■ Problem statement
Count the lines in the rows below that contain the string "University", and give only that number.
Supplied information below:
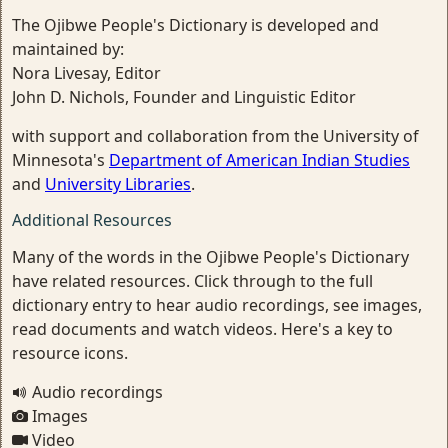
The Ojibwe People's Dictionary is developed and
maintained by:
Nora Livesay, Editor
John D. Nichols, Founder and Linguistic Editor
with support and collaboration from the University of
Minnesota's
Department of American Indian Studies
and
University Libraries
.
Additional Resources
Many of the words in the Ojibwe People's Dictionary
have related resources. Click through to the full
dictionary entry to hear audio recordings, see images,
read documents and watch videos. Here's a key to
resource icons.
Audio recordings
Images
Video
End of Supplied information.
■ Solution to the exercise
2